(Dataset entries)
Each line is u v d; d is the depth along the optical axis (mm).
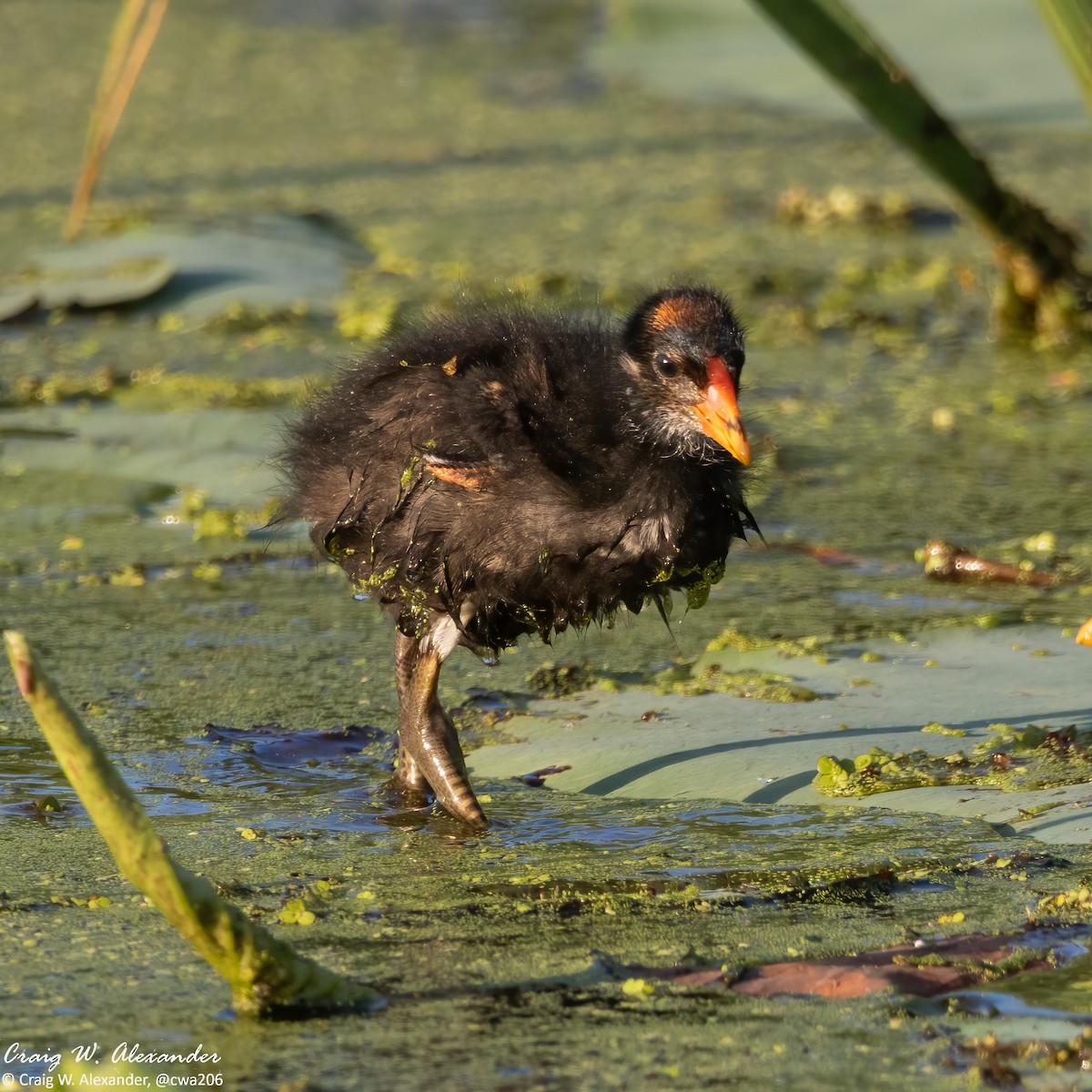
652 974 6832
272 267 21000
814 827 8445
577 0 41469
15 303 19375
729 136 30391
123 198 24859
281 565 12922
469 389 8805
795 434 16156
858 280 21781
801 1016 6441
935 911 7461
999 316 19438
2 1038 6230
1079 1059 6066
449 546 8656
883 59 15836
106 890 7707
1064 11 11484
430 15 40375
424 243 22953
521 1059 6090
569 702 10320
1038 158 27406
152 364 17734
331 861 8094
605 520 8500
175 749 9602
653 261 22250
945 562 12492
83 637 11359
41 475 14727
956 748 9328
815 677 10484
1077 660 10594
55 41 36688
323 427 9531
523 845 8297
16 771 9234
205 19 39281
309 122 31000
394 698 10445
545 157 28781
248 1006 6395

## Problem
The range runs from the line above containing "123 198 24859" to the line containing "1077 660 10594", inclusive. Restate those lines word for word and no others.

## Exercise solution
123 198 24859
281 565 12922
469 389 8805
795 434 16156
858 280 21781
801 1016 6441
935 911 7461
999 316 19438
2 1038 6230
1079 1059 6066
449 546 8656
883 59 15836
106 890 7707
1064 11 11484
430 15 40375
424 243 22953
521 1059 6090
569 702 10320
1038 158 27406
152 364 17734
331 861 8094
605 520 8500
175 749 9602
653 261 22250
945 562 12492
83 637 11359
41 475 14727
956 748 9328
815 677 10484
1077 660 10594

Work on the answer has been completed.